Depois de sua morte, em 1974, a família do matemático se deparou com materiais do autor que também ficaram inacabados. “Tinha pilhas de coisas, cartas que tinha começado a responder e livros que não conseguiu terminar. O que estava em cima da mesa, não jogamos fora, fomos juntando ao que seria o acervo dele.” Desde 2010, 215 caixas-arquivos com documentos do matemático foram doadas pela família ao Centro de Memória da Educação (CME) da Universidade Estadual de Campinas (Unicamp). 

Além das boas lembranças, Pereira herdou também a coleção de objetos no formato de sapos, animal favorito de Julio Cesar, e a inspiração para seguir no caminho acadêmico. Ele é pesquisador da Escola Nacional de Saúde Pública da Fiocruz e responsável pelo site de Malba Tahan. “Assim como meu avô, me alimento de livros. E para onde viajo, sempre vou às livrarias ver se ainda vendem ‘O homem que calculava’. Os exemplares estão sempre nas prateleiras”, celebra. 

Os discípulos de Malba Tahan

Os ensinamentos de Malba Tahan inspiram pessoas de diferentes idades e etapas da vida. “Em programas de mestrado e doutorado voltados para a educação, há muitas pessoas que se dedicam a pesquisar sobre a obra de meu avô enquanto figura que atuou para popularizar o ensino da matemática. E que se emocionam ao desvendar a trajetória dele”, aponta Pereira.  

Foto: Medalhista da OBMEP, Julio Cesar Nascimento aprendeu com o livro que pode resolver problemas/ Arquivo pessoal

Homônimo do autor e apaixonado pelo mundo dos números e literatura, Julio Cesar Nascimento conheceu Malba Tahan no início deste ano.

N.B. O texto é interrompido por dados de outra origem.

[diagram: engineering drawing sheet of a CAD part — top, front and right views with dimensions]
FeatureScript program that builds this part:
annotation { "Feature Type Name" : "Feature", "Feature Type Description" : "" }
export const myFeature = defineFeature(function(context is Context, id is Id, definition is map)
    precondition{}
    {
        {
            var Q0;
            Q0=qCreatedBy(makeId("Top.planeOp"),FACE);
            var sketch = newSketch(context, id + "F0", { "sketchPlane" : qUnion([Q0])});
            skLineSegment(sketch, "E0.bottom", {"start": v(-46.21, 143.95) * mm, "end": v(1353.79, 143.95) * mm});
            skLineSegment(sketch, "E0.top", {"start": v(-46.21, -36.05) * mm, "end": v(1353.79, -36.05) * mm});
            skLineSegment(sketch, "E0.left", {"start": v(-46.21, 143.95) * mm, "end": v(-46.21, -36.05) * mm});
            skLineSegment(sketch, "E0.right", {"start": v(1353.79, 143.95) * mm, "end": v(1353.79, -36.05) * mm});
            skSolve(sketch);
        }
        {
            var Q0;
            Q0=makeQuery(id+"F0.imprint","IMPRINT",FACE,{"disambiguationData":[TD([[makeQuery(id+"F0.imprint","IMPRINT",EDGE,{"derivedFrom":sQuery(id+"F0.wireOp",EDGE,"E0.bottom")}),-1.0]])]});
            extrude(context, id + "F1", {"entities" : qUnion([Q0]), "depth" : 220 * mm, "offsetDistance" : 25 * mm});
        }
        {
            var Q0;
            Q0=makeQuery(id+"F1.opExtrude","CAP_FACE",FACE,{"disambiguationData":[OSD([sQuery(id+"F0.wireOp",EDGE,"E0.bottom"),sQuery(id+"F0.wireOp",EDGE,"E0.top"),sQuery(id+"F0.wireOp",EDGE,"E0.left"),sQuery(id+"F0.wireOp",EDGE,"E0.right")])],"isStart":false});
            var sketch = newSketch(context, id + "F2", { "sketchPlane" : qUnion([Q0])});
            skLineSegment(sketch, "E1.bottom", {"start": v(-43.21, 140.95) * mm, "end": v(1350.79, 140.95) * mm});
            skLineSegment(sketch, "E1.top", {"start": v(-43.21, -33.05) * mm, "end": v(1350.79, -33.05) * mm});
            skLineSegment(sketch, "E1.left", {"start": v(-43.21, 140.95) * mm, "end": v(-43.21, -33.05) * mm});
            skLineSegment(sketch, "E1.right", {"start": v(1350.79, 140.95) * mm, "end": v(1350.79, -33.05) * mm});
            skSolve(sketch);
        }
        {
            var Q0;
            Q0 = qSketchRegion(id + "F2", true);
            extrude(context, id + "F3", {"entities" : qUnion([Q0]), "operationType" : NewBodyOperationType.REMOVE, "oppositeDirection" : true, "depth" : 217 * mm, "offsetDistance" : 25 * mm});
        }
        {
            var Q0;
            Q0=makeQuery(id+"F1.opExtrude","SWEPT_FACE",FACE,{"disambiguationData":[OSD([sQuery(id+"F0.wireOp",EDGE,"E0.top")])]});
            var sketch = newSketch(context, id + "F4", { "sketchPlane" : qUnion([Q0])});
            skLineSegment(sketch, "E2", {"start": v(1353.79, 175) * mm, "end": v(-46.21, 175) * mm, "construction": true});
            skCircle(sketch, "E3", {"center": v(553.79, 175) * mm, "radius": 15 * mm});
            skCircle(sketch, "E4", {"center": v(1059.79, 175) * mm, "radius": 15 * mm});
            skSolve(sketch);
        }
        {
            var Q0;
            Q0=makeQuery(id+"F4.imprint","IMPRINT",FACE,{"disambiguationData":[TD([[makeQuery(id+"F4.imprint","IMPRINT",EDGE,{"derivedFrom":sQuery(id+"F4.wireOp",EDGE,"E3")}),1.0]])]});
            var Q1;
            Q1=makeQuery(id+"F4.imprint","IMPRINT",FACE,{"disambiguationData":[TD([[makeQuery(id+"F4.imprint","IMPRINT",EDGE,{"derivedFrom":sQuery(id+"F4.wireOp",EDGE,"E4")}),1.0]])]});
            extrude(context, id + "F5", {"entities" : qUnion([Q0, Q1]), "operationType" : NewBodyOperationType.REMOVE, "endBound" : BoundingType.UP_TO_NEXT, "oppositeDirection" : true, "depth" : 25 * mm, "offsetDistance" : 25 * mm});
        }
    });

Aos 13 anos, o medalhista da OBMEP de Quixabá, município divisa de Pernambuco com a Paraíba, aprendeu com o livro que problemas, sejam eles matemáticos ou não, podem ser resolvidos de várias formas. 

“O calculista mostra que existem vários caminhos diferentes para resolvermos algo. Alguns podem ser mais simples que outros. E, às vezes, quando um problema aparece, vamos precisar resolver com aquilo que sabemos e que temos disponível. Nem sempre teremos uma calculadora para ajudar”, afirma. 

Julia Jaccoud, formada em matemática pela USP e conhecida como “Matemaníaca” nas redes sociais, lembra das salas do Instituto de Matemática e Estatísticas lotadas no evento que chamavam de “Virada Malba Tahan”. “Assim como muitos matemáticos, ‘O homem que calculava’ também está entre meus livros favoritos. Mas a cena que mais me marcou foi quando vi as ideias de Malba Tahan acontecendo na prática.”

Ela era uma das monitoras do evento que recebia centenas de alunos de escolas vizinhas à universidade para celebrar o Dia Nacional da Matemática com palestras, mesas redondas e salas de problemas. “Era uma grande festa onde víamos as crianças se divertindo com a matemática. É fantástico sabermos que um matemático brasileiro nos deixou tantos ensinamentos como legado.”